- [DIRECTIONS FOR THIS TASK]
Recast the lines of the data below, from the line with "テクノロジー／デジタル" up to and including the line with "PICK UP 求人情報", as a JSON list of strings with one string per line. Leave out any blank lines.

(DATASET begins)

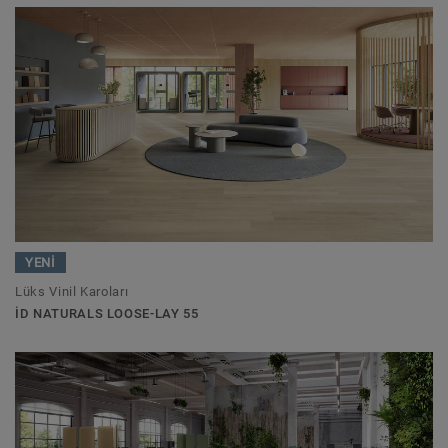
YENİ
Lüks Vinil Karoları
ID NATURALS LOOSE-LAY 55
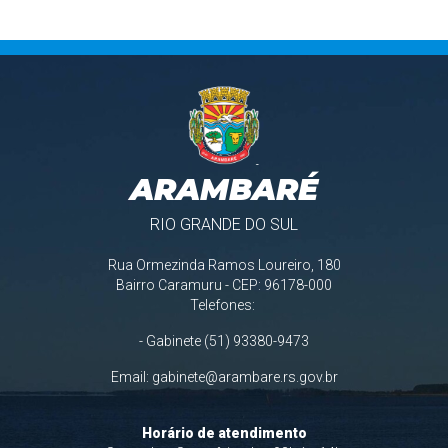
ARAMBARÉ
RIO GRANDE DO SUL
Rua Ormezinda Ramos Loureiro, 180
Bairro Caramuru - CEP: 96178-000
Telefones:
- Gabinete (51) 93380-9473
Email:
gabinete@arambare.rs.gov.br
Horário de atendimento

(DATASET ends)
(DATASET begins)

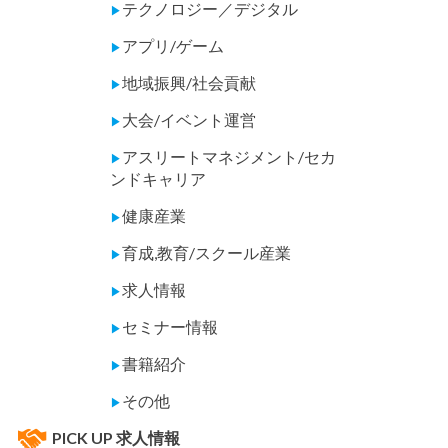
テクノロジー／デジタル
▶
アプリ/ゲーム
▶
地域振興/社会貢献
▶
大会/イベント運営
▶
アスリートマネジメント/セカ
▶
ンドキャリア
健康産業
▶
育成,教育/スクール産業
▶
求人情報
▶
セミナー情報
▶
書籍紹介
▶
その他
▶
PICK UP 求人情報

(DATASET ends)

- [TASK RESPONSE]
[
  "テクノロジー／デジタル",
  "▶",
  "アプリ/ゲーム",
  "▶",
  "地域振興/社会貢献",
  "▶",
  "大会/イベント運営",
  "▶",
  "アスリートマネジメント/セカ",
  "▶",
  "ンドキャリア",
  "健康産業",
  "▶",
  "育成,教育/スクール産業",
  "▶",
  "求人情報",
  "▶",
  "セミナー情報",
  "▶",
  "書籍紹介",
  "▶",
  "その他",
  "▶",
  "PICK UP 求人情報"
]